Latest commit 467c388 Apr 17, 2013 @rtomayko Merge pull request #30 from lmars/add-upstream-state
Add upstream state to PS1



A customized bash shell suitable for git work.

The git-sh command starts an interactive bash shell tweaked for heavy git interaction:

  • All git commands available at top-level (checkout master = git checkout master)
  • All git aliases defined in the [alias] section of ~/.gitconfig available at top-level.
  • Shawn O. Pearce's excellent bash completion strapped onto all core commands and git aliases.
  • Custom prompt with current branch, repository, and work tree dirty indicator.
  • Customizable via /etc/gitshrc and ~/.gitshrc config files; for creating aliases, changing the prompt, etc.
  • Runs on top of normal bash (~/.bashrc) and readline (~/.inputrc) configurations.


Install the most recent available version under /usr/local:

$ git clone git://github.com/rtomayko/git-sh.git
$ cd git-sh
$ make
$ sudo make install

Start a shell with git-sh:

$ git-sh
master!git-sh> help

Use the PREFIX environment variable to specify a different install location. For example, under ~/bin:

$ make install PREFIX=~

Basic Usage

Typical usage is to change into a git working copy and then start the shell:

$ cd mygreatrepo
$ git sh
master!mygreatrepo> help

Core git commands and git command aliases defined in ~/.gitconfig can be used as top-level commands:

master!mygreatrepo> checkout -b new
new!mygreatrepo> log -p
new!mygreatrepo> rebase -i HEAD~10

It's really just a normal bash shell, though, so all commands on PATH and any aliases defined in ~/.bashrc are also available:

new!mygreatrepo> ls -l
new!mygreatrepo> vim somefile

IMPORTANT: rm, mv, and diff are aliased to their git counterparts. To use system versions, run command(1) (e.g., command rm) or qualify the command (e.g. /bin/rm).


The default prompt shows the current branch, a bang (!), and then the relative path to the current working directory from the root of the work tree. If the work tree includes modified files that have not yet been staged, a dirty status indicator (*) is also displayed.
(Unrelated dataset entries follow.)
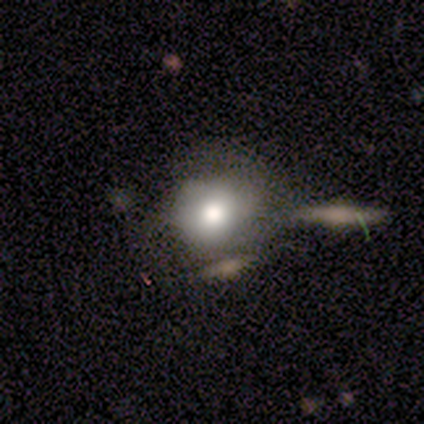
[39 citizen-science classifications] A smooth galaxy with no disk features (67%) that is round (92%). Merging: none (44%).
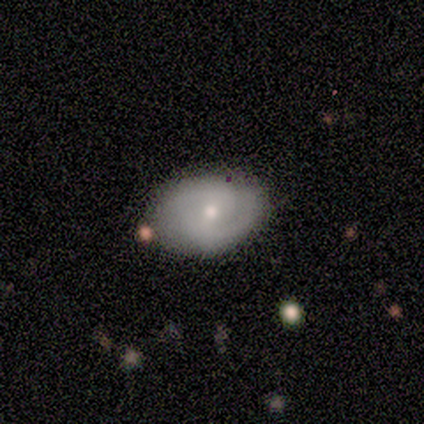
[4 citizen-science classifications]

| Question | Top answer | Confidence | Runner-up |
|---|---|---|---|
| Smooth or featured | featured or disk | 50% | smooth (25%) |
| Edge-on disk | no | 100% | — |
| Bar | weak | 100% | — |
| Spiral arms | yes | 100% | — |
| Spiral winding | tight | 50% | tied: medium (50%) |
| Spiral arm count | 2 | 100% | — |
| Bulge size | moderate | 50% | tied: small (50%) |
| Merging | minor disturbance | 67% | none (33%) |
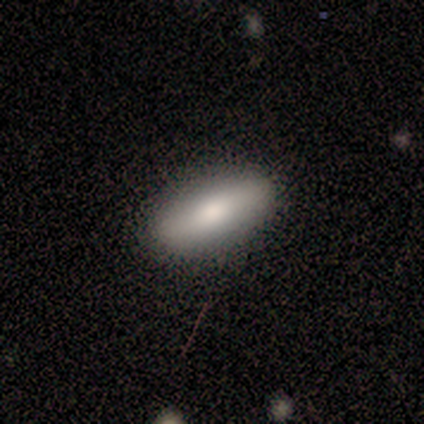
Smooth or featured?
  - smooth: 83% *
  - featured or disk: 17%
  - star or artifact: 0%
How rounded?
  - in between: 60% *
  - round: 20%
  - cigar-shaped: 20%
Merging?
  - none: 100% *
  - minor disturbance: 0%
  - major disturbance: 0%
  - merger: 0%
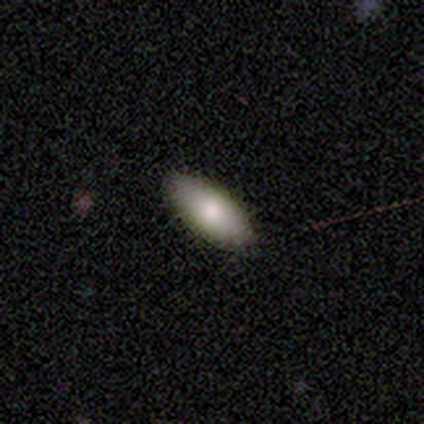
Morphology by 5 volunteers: Q: Smooth or featured?
A: smooth (100%)
Q: How rounded?
A: in between (80%); runner-up: cigar-shaped (20%)
Q: Merging?
A: none (80%); runner-up: minor disturbance (20%)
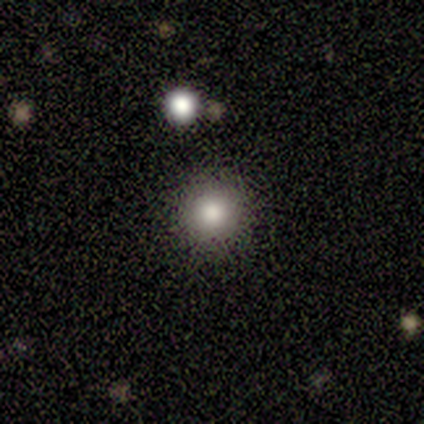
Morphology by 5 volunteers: Smooth or featured? 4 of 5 (80%) said smooth. How rounded? 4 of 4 (100%) said round. Merging? 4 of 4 (100%) said none.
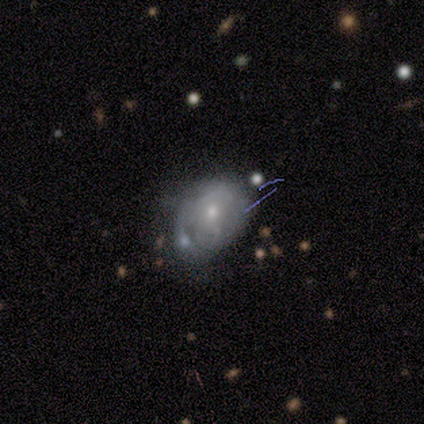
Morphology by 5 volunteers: Q: Smooth or featured?
A: smooth (60%); runner-up: featured or disk (20%)
Q: How rounded?
A: in between (100%)
Q: Merging?
A: none (25%); tied with: minor disturbance (25%); major disturbance (25%); merger (25%)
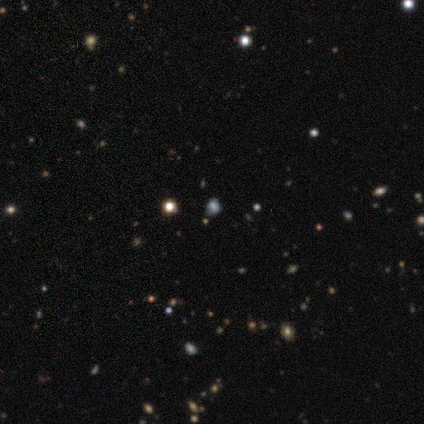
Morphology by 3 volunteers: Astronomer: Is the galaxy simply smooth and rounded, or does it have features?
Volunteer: smooth — 33%, tied with featured or disk and star or artifact at 33%.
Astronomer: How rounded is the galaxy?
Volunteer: round — 100%.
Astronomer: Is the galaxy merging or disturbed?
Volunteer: none — 100%.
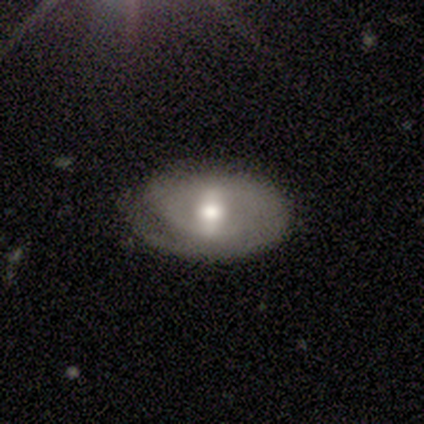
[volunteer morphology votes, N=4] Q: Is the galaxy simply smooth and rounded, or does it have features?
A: featured or disk — 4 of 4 (100%).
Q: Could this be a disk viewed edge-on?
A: no — 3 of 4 (75%).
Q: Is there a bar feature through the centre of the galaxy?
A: weak — 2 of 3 (67%).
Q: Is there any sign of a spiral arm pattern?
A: yes — 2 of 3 (67%).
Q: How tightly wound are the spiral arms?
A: tight — 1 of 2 (50%, tied with loose).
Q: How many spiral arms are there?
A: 1 — 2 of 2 (100%).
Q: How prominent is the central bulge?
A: moderate — 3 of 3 (100%).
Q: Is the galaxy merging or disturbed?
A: none — 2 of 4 (50%).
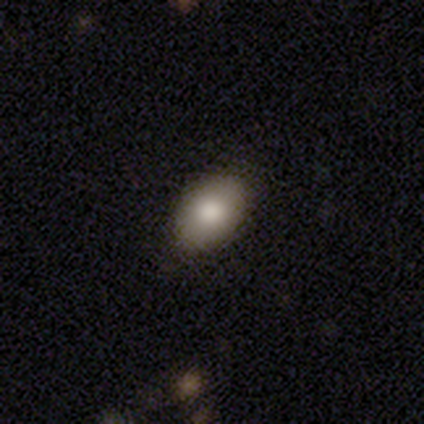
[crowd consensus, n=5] Smooth or featured: smooth — 100%
How rounded: in between — 80% (round — 20%)
Merging: none — 100%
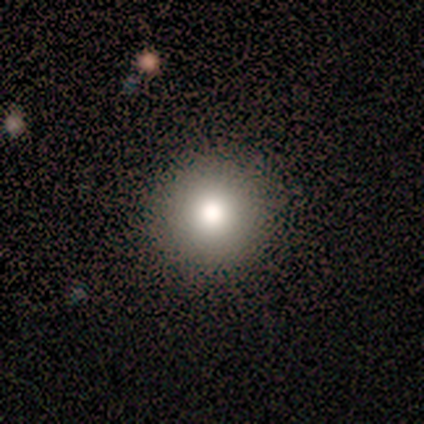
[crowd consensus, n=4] Morphology: type=smooth (75%); roundness=round (100%); merging=none (100%).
The git-sh prompt includes ANSI colors when the git color.ui option is enabled. To enable git-sh's prompt colors explicitly, set the color.sh config value to auto:

$ git config --global color.sh auto

Customize prompt colors by setting the color.sh.branch, color.sh.workdir, and color.sh.dirty git config values:

$ git config --global color.sh.branch 'yellow reverse'
$ git config --global color.sh.workdir 'blue bold'
$ git config --global color.sh.dirty 'red'
$ git config --global color.sh.dirty-stash 'red'
$ git config --global color.sh.repo-state 'red'

See colors in git for information.


Most git-sh behavior can be configured by editing the user or system gitconfig files (~/.gitconfig and /etc/gitconfig) either by hand or using git-config(1). The [alias] section is used to create basic command aliases.

The /etc/gitshrc and ~/.gitshrc files are sourced (in that order) immediately before the shell becomes interactive.

The ~/.bashrc file is sourced before either /etc/gitshrc or ~/.gitshrc. Any bash customizations defined there and not explicitly overridden by git-sh are also available.


Copyright (C) 2008 Ryan Tomayko
Copyright (C) 2008 Aristotle Pagaltzis
Copyright (C) 2006, 2007 Shawn O. Pearce

This program is free software; you can redistribute it and/or modify it under the terms of the GNU General Public License, version 2, as published by the Free Software Foundation.